Updating priors for Gaussian Mixture Model


I’ve been working on PyMc3 for a while for building a robust model using the data I have. I came across Updating priors example for a linear regression kind of data. I’ve been trying to do the same for a model which uses gaussian mixture model to model the data which doesn’t seem to be much successful.
It would be really helpful if I had an example to refer.

Updating multivariate priors

What kind of difficulty you see?

I find that sometimes it might be easier to approximate the posterior with a Gaussian for the next batch of updating, eg see Performance speedup for updating posterior with new data and code here: https://github.com/junpenglao/Planet_Sakaar_Data_Science/blob/master/PyMC3QnA/Update%20prior%20with%20Interpolation.ipynb (see last cell)

If you have bounded variables, it would be a bit more difficult as you need to work out the inverse projection from unconstrained parameter space back to the bounded space.


Thanks for answering. I am using weights (Dirichlet distribution) in my model. So, when I tried to sample my parameters I get multidimensional values of parameters(mu,sigma). But,Interpolated gives us only 1D interpolation of the points.
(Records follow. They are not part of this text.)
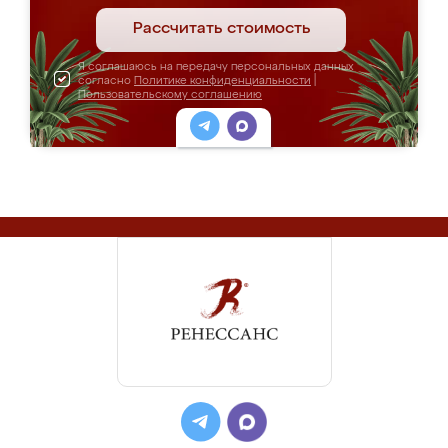
Рассчитать стоимость
Я соглашаюсь на передачу персональных данных
согласно
Политике конфиденциальности
|
Пользовательскому соглашению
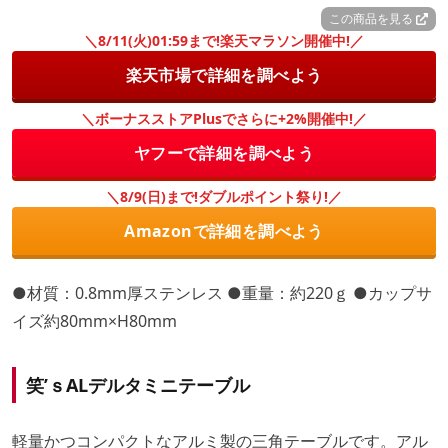
この商品を見る
＼8/11(火)01:59まで!楽天マラソン開催中!／
楽天市場で詳細を調べよう
＼ボーナスストアPlusでさらに+2%開催中!／
ヤフーで詳細を調べよう
＼8/9(日)まで!ダブルポイント祭り!／
Amazonで詳細を調べよう
●材質：0.8mm厚ステンレス ●重量：約220ｇ ●カップサ
イズ約80mm×H80mm
笑’ｓALデルタミニテーブル
軽量かつコンパクトなアルミ製の三角テーブルです。アル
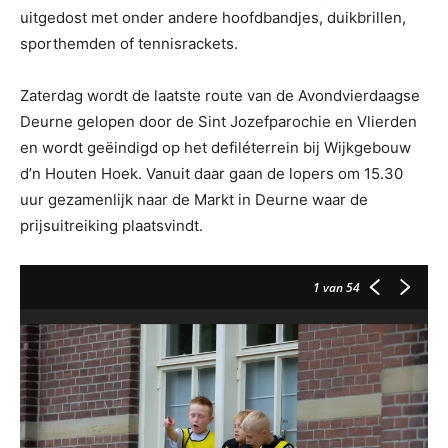
uitgedost met onder andere hoofdbandjes, duikbrillen,
sporthemden of tennisrackets.
Zaterdag wordt de laatste route van de Avondvierdaagse
Deurne gelopen door de Sint Jozefparochie en Vlierden
en wordt geëindigd op het defiléterrein bij Wijkgebouw
d’n Houten Hoek. Vanuit daar gaan de lopers om 15.30
uur gezamenlijk naar de Markt in Deurne waar de
prijsuitreiking plaatsvindt.
1
van 54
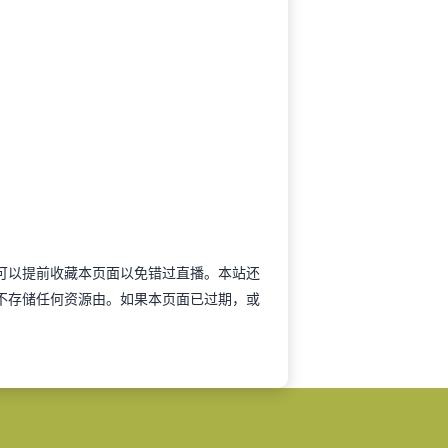
际友谊可以提前收藏本页面以免错过直播。本站还
、不存储任何资源由。如果本页面已过期，或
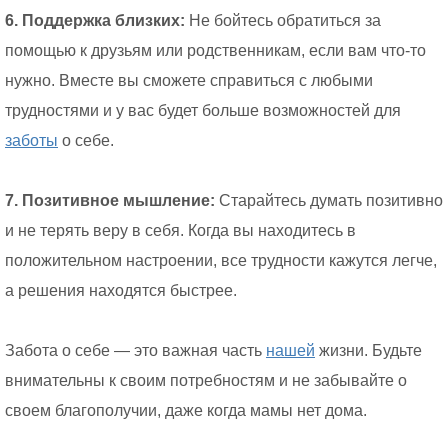
6. Поддержка близких:
Не бойтесь обратиться за
помощью к друзьям или родственникам, если вам что-то
нужно. Вместе вы сможете справиться с любыми
трудностями и у вас будет больше возможностей для
заботы
о себе.
7. Позитивное мышление:
Старайтесь думать позитивно
и не терять веру в себя. Когда вы находитесь в
положительном настроении, все трудности кажутся легче,
а решения находятся быстрее.
Забота о себе — это важная часть
нашей
жизни. Будьте
внимательны к своим потребностям и не забывайте о
своем благополучии, даже когда мамы нет дома.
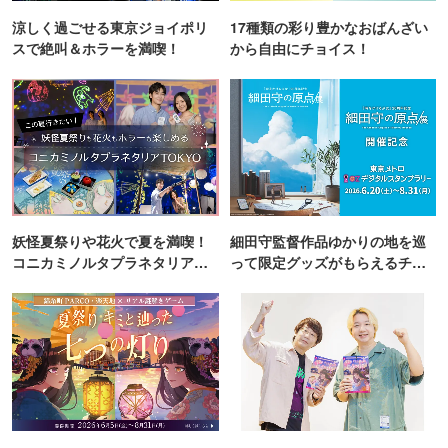
涼しく過ごせる東京ジョイポリ
17種類の彩り豊かなおばんざい
スで絶叫＆ホラーを満喫！
から自由にチョイス！
妖怪夏祭りや花火で夏を満喫！
細田守監督作品ゆかりの地を巡
コニカミノルタプラネタリア
って限定グッズがもらえるチャ
TOKYO
ンス！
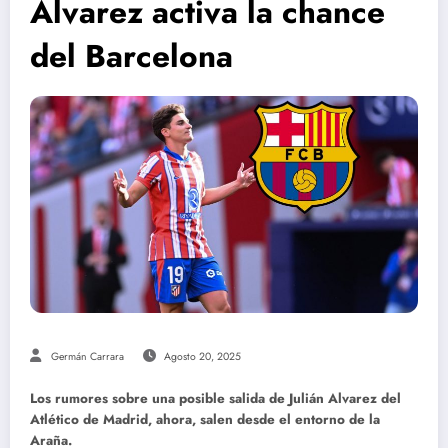
Alvarez activa la chance
del Barcelona
Germán Carrara
Agosto 20, 2025
Los rumores sobre una posible salida de Julián Alvarez del
Atlético de Madrid, ahora, salen desde el entorno de la
Araña.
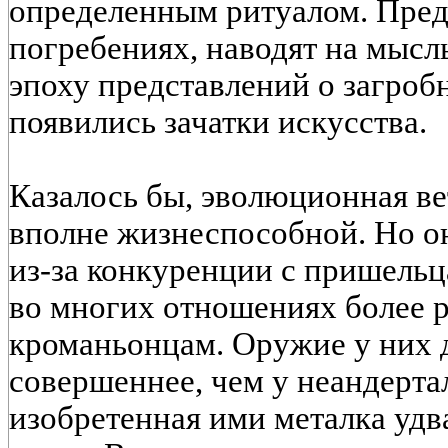
определенным ритуалом. Пред
погребениях, наводят на мысл
эпоху представлений о загроб
появились зачатки искусства.
Казалось бы, эволюционная ве
вполне жизнеспособной. Но он
из-за конкуренции с пришель
во многих отношениях более р
кроманьонцам. Оружие у них 
совершеннее, чем у неандертал
изобретенная ими металка удв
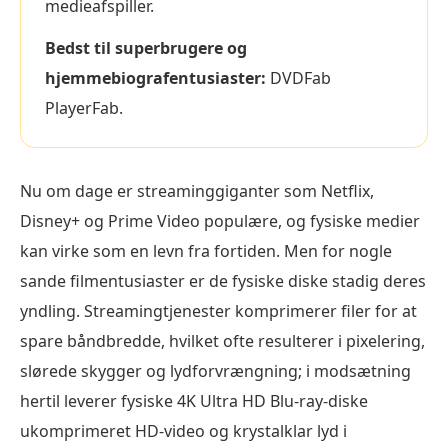
medieafspiller.
Bedst til superbrugere og
hjemmebiografentusiaster:
DVDFab
PlayerFab.
Nu om dage er streaminggiganter som Netflix,
Disney+ og Prime Video populære, og fysiske medier
kan virke som en levn fra fortiden. Men for nogle
sande filmentusiaster er de fysiske diske stadig deres
yndling. Streamingtjenester komprimerer filer for at
spare båndbredde, hvilket ofte resulterer i pixelering,
slørede skygger og lydforvrængning; i modsætning
hertil leverer fysiske 4K Ultra HD Blu-ray-diske
ukomprimeret HD-video og krystalklar lyd i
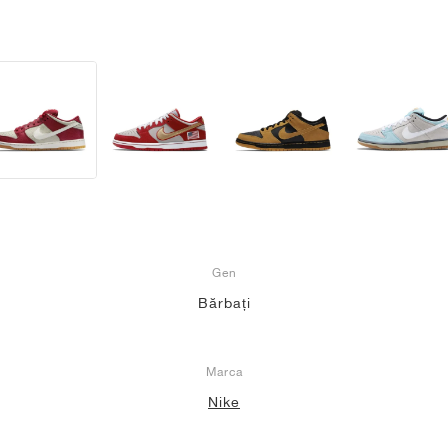
Gen
Bărbați
Marca
Nike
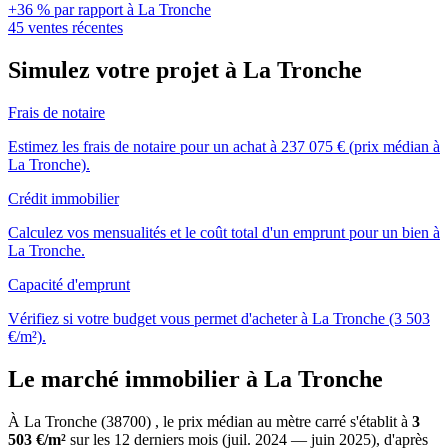
+36 % par rapport à La Tronche
45 ventes récentes
Simulez votre projet à La Tronche
Frais de notaire
Estimez les frais de notaire pour un achat à 237 075 € (prix médian à
La Tronche).
Crédit immobilier
Calculez vos mensualités et le coût total d'un emprunt pour un bien à
La Tronche.
Capacité d'emprunt
Vérifiez si votre budget vous permet d'acheter à La Tronche (3 503
€/m²).
Le marché immobilier à La Tronche
À La Tronche (38700) , le prix médian au mètre carré s'établit à
3
503 €/m²
sur les 12 derniers mois (juil. 2024 — juin 2025), d'après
I get some dimensional errors.


You can still approximate them in the latent space similar to above, but in this case it might be better to use a MvNormal.
Maybe you can put up a notebook with some simulation data I can give you some more pointers.


Below is the code I am working on. I get an error at Interpolation.(I think you seem to have gone through my code earlier)
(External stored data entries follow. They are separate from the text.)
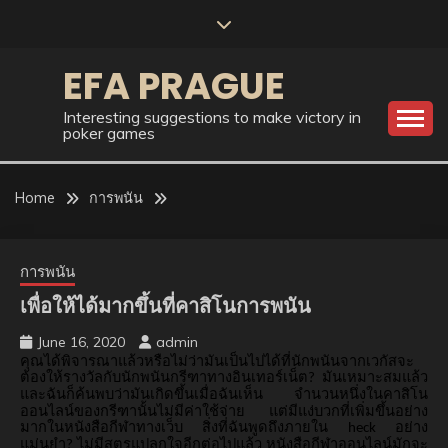
Skip
to
content
EFA PRAGUE
Interesting suggestions to make victory in
poker games
Home
การพนัน
การพนัน
เพื่อให้ได้มากขึ้นที่คาสิโนการพนัน
June 16, 2020
admin
คุณได้พิจารณาแล้วหรือไม่ว่ามันเป็นไปได้ที่นักพนันจากเวกัสจะ
ต้องให้รางวัลกับนักพนันกรีฑาทางอินเทอร์เน็ต
มันเหมาะสมแล้ว
?
และฉันก็ค้นพบว่ามันเกิดขึ้นเมื่อฉันเห็น
จำนวนหนึ่งในคาสิโน
ออนไลน์ของกรีฑานั้นไม่มีค่าใช้จ่าย
แต่มีแง่บวกที่เพิ่มขึ้นอย่าง
มากในหนังสือกีฬาทางเว็บ
สิ่งที่ฉันพูดถึงภายใน
อย่าง
heck
แม่นยำ
ไม่มีสูตรแปลกใจอีกต่อไปแล้ว
หนังสือกีฬาออนไลน์มักจะ
?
   observed_cell_delay = list_cell_delay[:5000]

    W = np.array([0.3, 0.7])
    fig, ax = plt.subplots(figsize=(8, 6))

    ax.hist(observed_cell_delay, bins=30, normed=True, lw=0)
    with pm.Model() as model:
        w = pm.Dirichlet('w',np.array([0.3,0.7]))
        mu = pm.Normal('mu', 0., 10., shape=W.size)
        tau = pm.Gamma('tau', 1., 1., shape=W.size)

        est_cell_del = pm.NormalMixture('est_cell_del', w, mu, tau=tau, observed=observed_cell_delay)
    with model:
        step = pm.Metropolis()
        trace = pm.sample(50000, n_init=10000, tune=1000,step=step,discard_tuned_samples=True, random_seed=SEED)

    with model:
        ppc_trace = pm.sample_ppc(trace, 1000,random_seed=SEED)
    fig, ax = plt.subplots(figsize=(8, 6))

    est = ppc_trace['est_cell_del'].mean(axis=0)
    real = np.asarray(observed_cell_delay)
    sns.jointplot(x=real, y=est,color="g",kind="kde",space=0)

    def from_posterior(param, samples):
        smin, smax = np.min(samples), np.max(samples)
        width = smax - smin
        x = np.linspace(smin, smax, 100)
        samples = samples[~np.isnan(samples)]
        y = stats.gaussian_kde(samples)(x)

        # what was never sampled should have a small probability but not 0,
        # so we'll extend the domain and use linear approximation of density on it
        x = np.concatenate([[x[0] - 3 * width], x, [x[-1] + 3 * width]])
        y = np.concatenate([[0], y, [0]])
        return Interpolated(param, x, y)

    traces = [trace]
    for _ in range(10):
        # generate more data
        x = x+5000
        observed_cell_delay = list_cell_delay[x:x+5000]

        model = pm.Model()
        with model:
            # Priors are posteriors from previous iteration
            w = from_posterior('w', trace['w'])
            mu = from_posterior('mu', trace['mu'])
            tau = from_posterior('tau', trace['tau'])
            # Likelihood (sampling distribution) of observations
            est_cell_del = pm.NormalMixture('est_cell_del',w=w,mu=mu,tau=tau, observed=observed_cell_delay)

            # draw 10000 posterior samples
            trace = pm.sample(1000)